本発明の染色体染色方法の第1実施形態を示すフローチャート 本発明の染色体染色方法の第2実施形態を示すフローチャート スライド洗浄装置の一実施形態の構成を示す説明図 減圧脱気装置の一実施形態の構成を示す説明図 本発明の染色体染色装置の第1実施形態を示す要部平面図 図5の染色体染色装置の要部正面図 回転テーブルの要図平面図 本発明の染色体染色装置の第2実施形態を示す要部平面図 図8の染色体染色装置の要部正面図 染色体とその染色評価位置を示す説明図 トリプシン処理時間を5秒とした場合におけるGバンドの状態を示す図 トリプシン処理時間を10秒とした場合におけるGバンドの状態を示す図 トリプシン処理時間を20秒とした場合におけるGバンドの状態を示す図 トリプシン処理時間を変化させた場合の染色濃度(吸光度)値ODを示すグラフ ギムザ染色法の第1従来例を示すフローチャート ギムザ染色法の第2従来例を示すフローチャート ギムザ染色法の第3従来例を示すフローチャート
符号の説明
1 スライド洗浄装置
2 円盤
3 回転軸
4 ロープ
5 標本スライド
6 スライド支持体
7 支点軸
8 超純水
9 貯留槽
11 減圧脱気装置
12 真空チャンバ
13 吸気パイプ
14 真空ポンプ
15 排気用パイプ
21 染色体染色装置
22 チャンバ
22a 本体
22b 蓋体
23 駆動モータ
24 回転軸
25 回転テーブル
26 ニードル
27 試薬ボトル
28 エアフィルタ装置
29 ノズル
30 溝部
31 排水パイプ
32 防水軸受
33 廃液タンク
34 標本スライド載置部
35 軸孔
39 制御部
41 シーリング材
42 磁気
43 磁気モータ
44 真空ポンプ
45 真空用パイプ
46 枝管
47 圧力計
P ポンプ
V バルブ
SP 停止位置

Claims (4)

  1. 染色体の染色を不安定にする染色阻害物質を超純水で溶出除去する工程を経た後に、標本スライドの染色体染色におけるトリプシンによる処理を行うことを特徴とする染色体染色方法。
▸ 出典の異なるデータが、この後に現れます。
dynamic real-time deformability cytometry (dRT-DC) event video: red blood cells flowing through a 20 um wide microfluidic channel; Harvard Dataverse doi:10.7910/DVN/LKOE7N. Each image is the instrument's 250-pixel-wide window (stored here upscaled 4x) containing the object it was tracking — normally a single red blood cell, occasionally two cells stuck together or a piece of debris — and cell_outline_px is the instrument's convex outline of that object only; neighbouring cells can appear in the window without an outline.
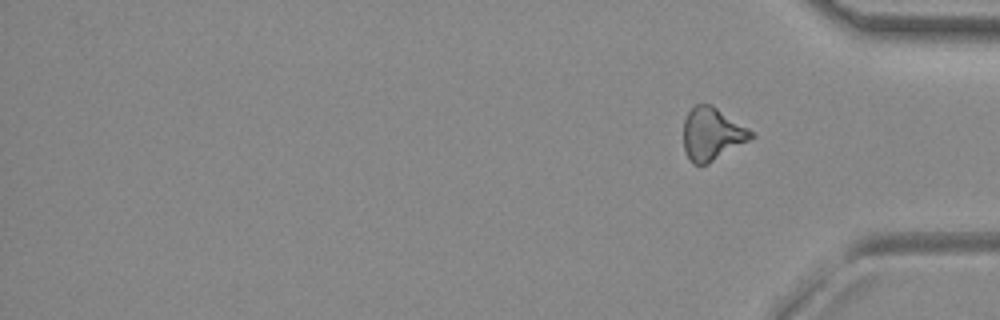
{"species": "common noctule bat (a hibernating species)", "species_latin": "Nyctalus noctula", "temperature_condition": "room temperature", "stored_images_in_passage": 39, "segment_of_instrument_passage": [2, 2], "camera_frame_rate_fps": 3000, "um_per_image_px": 0.085, "animal": {"sex": "female", "body_mass_g": 29.2, "forearm_length_mm": 56.3}, "frame": {"image": 1, "passage_image": 39, "time_ms": 12.667, "image_size_px": [1000, 320], "cell_outline_px": [[756, 136], [708, 164], [692, 164], [688, 160], [684, 152], [684, 120], [688, 112], [696, 104], [712, 104], [748, 128]], "centroid_in_image_um": [60.5, 11.39], "position_along_channel_um": 374.7, "area_um2": 20.75}}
  2. 染色体の染色を不安定にする染色阻害物質を減圧環境下において脱気除去する工程を経た後に、標本スライドの染色体染色におけるトリプシンによる処理を行うことを特徴とする染色体染色方法。
  3. 検体標本の染色体染色の工程を全自動で実行可能とする染色体染色装置であって、標本スライドの染色体染色におけるトリプシンによる処理工程前に、サンプルの有核細胞浮遊液を展開した標本スライドに付着した染色体の染色を不安定にする染色阻害物質を超純水で洗浄除去するための構成を備えたことを特徴とする染色体染色装置。
  4. 検体標本の染色体染色の工程を全自動で実行可能とする染色体染色装置であって、標本スライドの染色体染色におけるトリプシンによる処理工程前に、サンプルの有核細胞浮遊液を展開した標本スライドに付着した染色体の染色を不安定にする染色阻害物質を減圧脱気した環境下で脱離除去するための構成を備えたことを特徴とする染色体染色装置。